[Page-level text extractions]
*** Begin section ***
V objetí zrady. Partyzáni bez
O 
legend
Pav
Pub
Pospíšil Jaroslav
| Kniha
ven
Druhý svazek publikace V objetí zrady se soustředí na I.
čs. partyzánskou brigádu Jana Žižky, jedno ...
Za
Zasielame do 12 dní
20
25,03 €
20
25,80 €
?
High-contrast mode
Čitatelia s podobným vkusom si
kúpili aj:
*** End section ***
▶ **TASK INSTRUCTIONS**
After reading the records above, say how many lines hold the string "zrady", using only a number.

▶ **WRITTEN ANSWER**
2